Mr. Tong heads to the shed of the pool cabana on the estate to start up the filter and heater engines. Mr. O’Donnell analyzes the water and puts together a chemical mix that will balance the cyanuric acid, alkalinity level, chlorine and calcium hardness in the water.

The main objective in opening the pool is to clean the water and prepare the pool for a thorough vacuuming three days later. “It doesn’t make sense to vacuum now because I would just have to come back and do the job again,” Mr. Tong said.

While Mr. O’Donnell pours chemicals into the pool, Mr. Tong is struggling to get the engines operational. He dismantled most of the machines in October when he closed up the Kiplinger pool. “It’s the hardest part of opening a pool,” he said.

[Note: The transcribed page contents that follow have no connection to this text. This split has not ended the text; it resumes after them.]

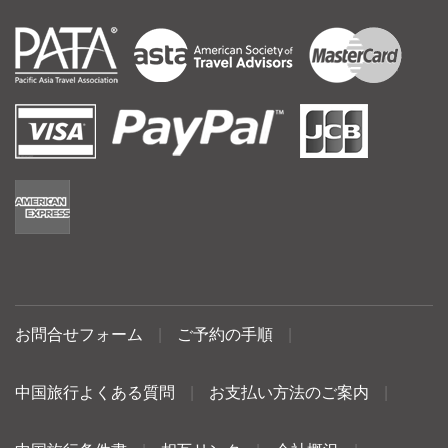
お問合せフォーム
|
ご予約の手順
|
中国旅行よくある質問
|
お支払い方法のご案内
|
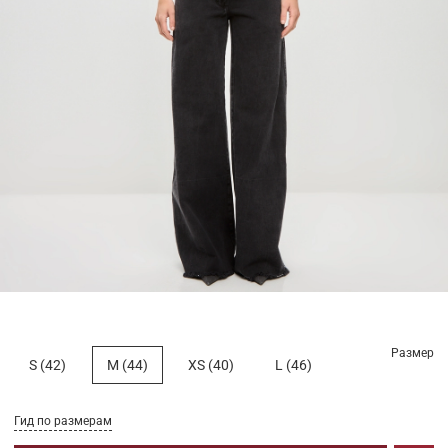
Размер
S (42)
M (44)
XS (40)
L (46)
Гид по размерам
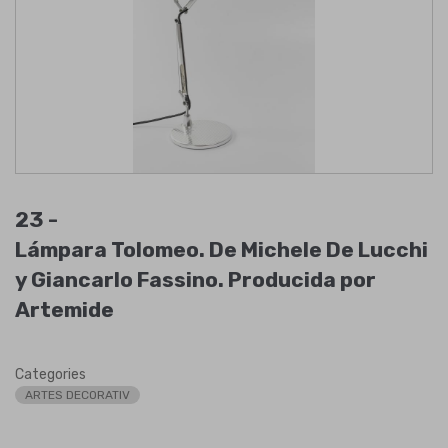
23 -
Lámpara Tolomeo. De Michele De Lucchi
y Giancarlo Fassino. Producida por
Artemide
Categories
ARTES DECORATIV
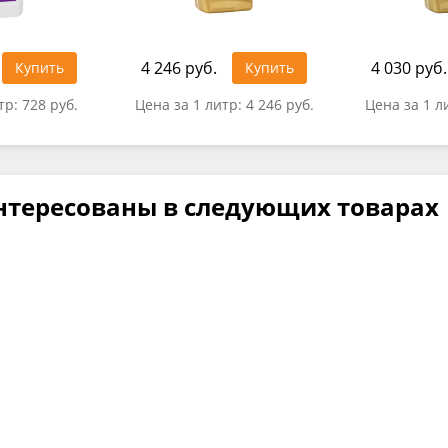
4 246 руб.
4 030 руб.
Купить
Купить
тр:
728 руб.
Цена за 1 литр:
4 246 руб.
Цена за 1 л
нтересованы в следующих товарах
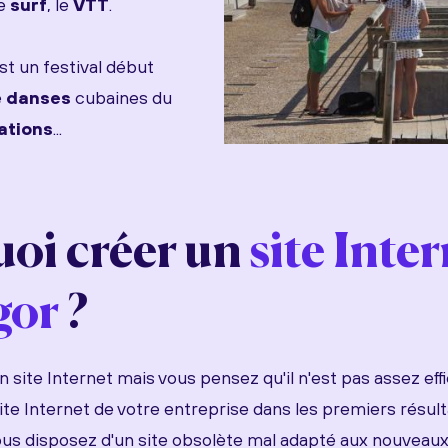
le
surf
, le
VTT
.
st un festival début
e
danses
cubaines du
ations
...
oi créer un
site Inte
gor
?
 site Internet mais vous pensez qu'il n'est pas assez eff
site Internet de votre entreprise dans les premiers résu
us disposez d'un site obsolète mal adapté aux nouveau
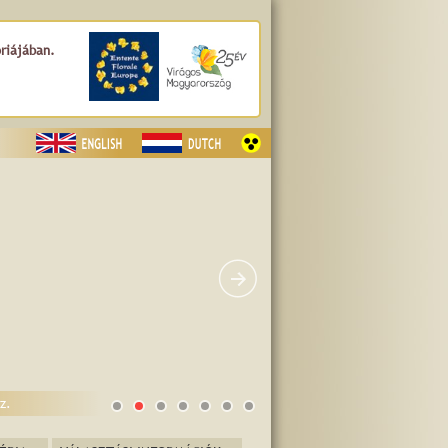
óriájában.
z.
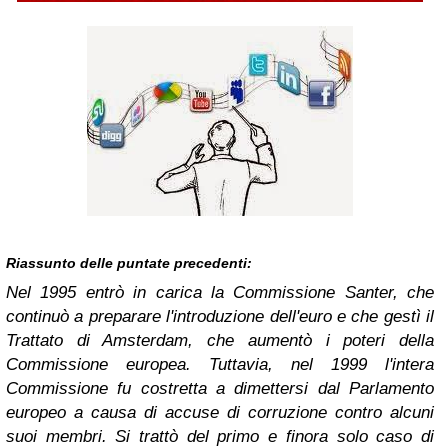
Riassunto delle puntate precedenti:
Nel 1995 entrò in carica la Commissione Santer, che
continuò a preparare l'introduzione dell'euro e che gestì il
Trattato di Amsterdam, che aumentò i poteri della
Commissione europea. Tuttavia, nel 1999 l'intera
Commissione fu costretta a dimettersi dal Parlamento
europeo a causa di accuse di corruzione contro alcuni
suoi membri. Si trattò del primo e finora solo caso di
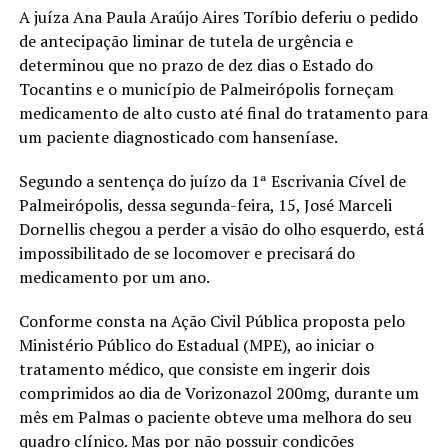
A juíza Ana Paula Araújo Aires Toríbio deferiu o pedido
de antecipação liminar de tutela de urgência e
determinou que no prazo de dez dias o Estado do
Tocantins e o município de Palmeirópolis forneçam
medicamento de alto custo até final do tratamento para
um paciente diagnosticado com hanseníase.
Segundo a sentença do juízo da 1ª Escrivania Cível de
Palmeirópolis, dessa segunda-feira, 15, José Marceli
Dornellis chegou a perder a visão do olho esquerdo, está
impossibilitado de se locomover e precisará do
medicamento por um ano.
Conforme consta na Ação Civil Pública proposta pelo
Ministério Público do Estadual (MPE), ao iniciar o
tratamento médico, que consiste em ingerir dois
comprimidos ao dia de Vorizonazol 200mg, durante um
mês em Palmas o paciente obteve uma melhora do seu
quadro clínico. Mas por não possuir condições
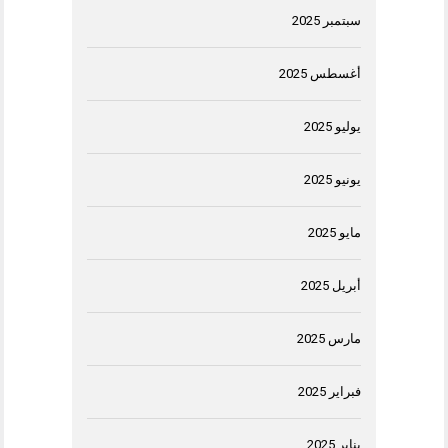
سبتمبر 2025
أغسطس 2025
يوليو 2025
يونيو 2025
مايو 2025
أبريل 2025
مارس 2025
فبراير 2025
يناير 2025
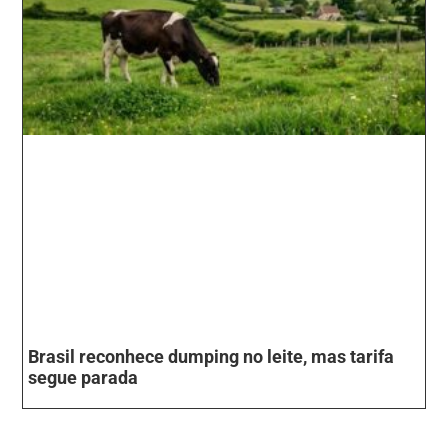
Brasil reconhece dumping no leite, mas tarifa
segue parada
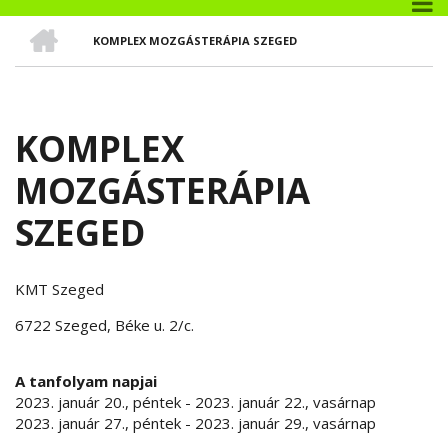
CÍMLAP
KOMPLEX MOZGÁSTERÁPIA SZEGED
MORZSA
KOMPLEX
MOZGÁSTERÁPIA
SZEGED
KMT Szeged
6722 Szeged, Béke u. 2/c.
A tanfolyam napjai
2023. január 20., péntek
-
2023. január 22., vasárnap
2023. január 27., péntek
-
2023. január 29., vasárnap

Mr. Tong has to pump water again through pipes that connect the filter, heater and automator to the pool. The pipes were blown out with air to keep them from freezing and breaking during the winter months. It takes Mr. Tong a few tries, but he eventually has water pumping through the humming machines.

The chemical mix that was dropped in about an hour ago has moved most of the debris on the bottom and Mr. Tong is confident once the debris is filtered, all that is needed is a good vacuuming.

Mr. Tong has nine more house calls to make before the end of the day.

He is working his way back toward his Arlington office by stopping first at homes in Potomac then Bethesda and Chevy Chase.

“It’s really the busy season now because last week people were frantic to open their pools for Memorial Day. This week they want them ready for graduation parties,” he said.

But the calls will die down by July before starting up again in the fall, he adds.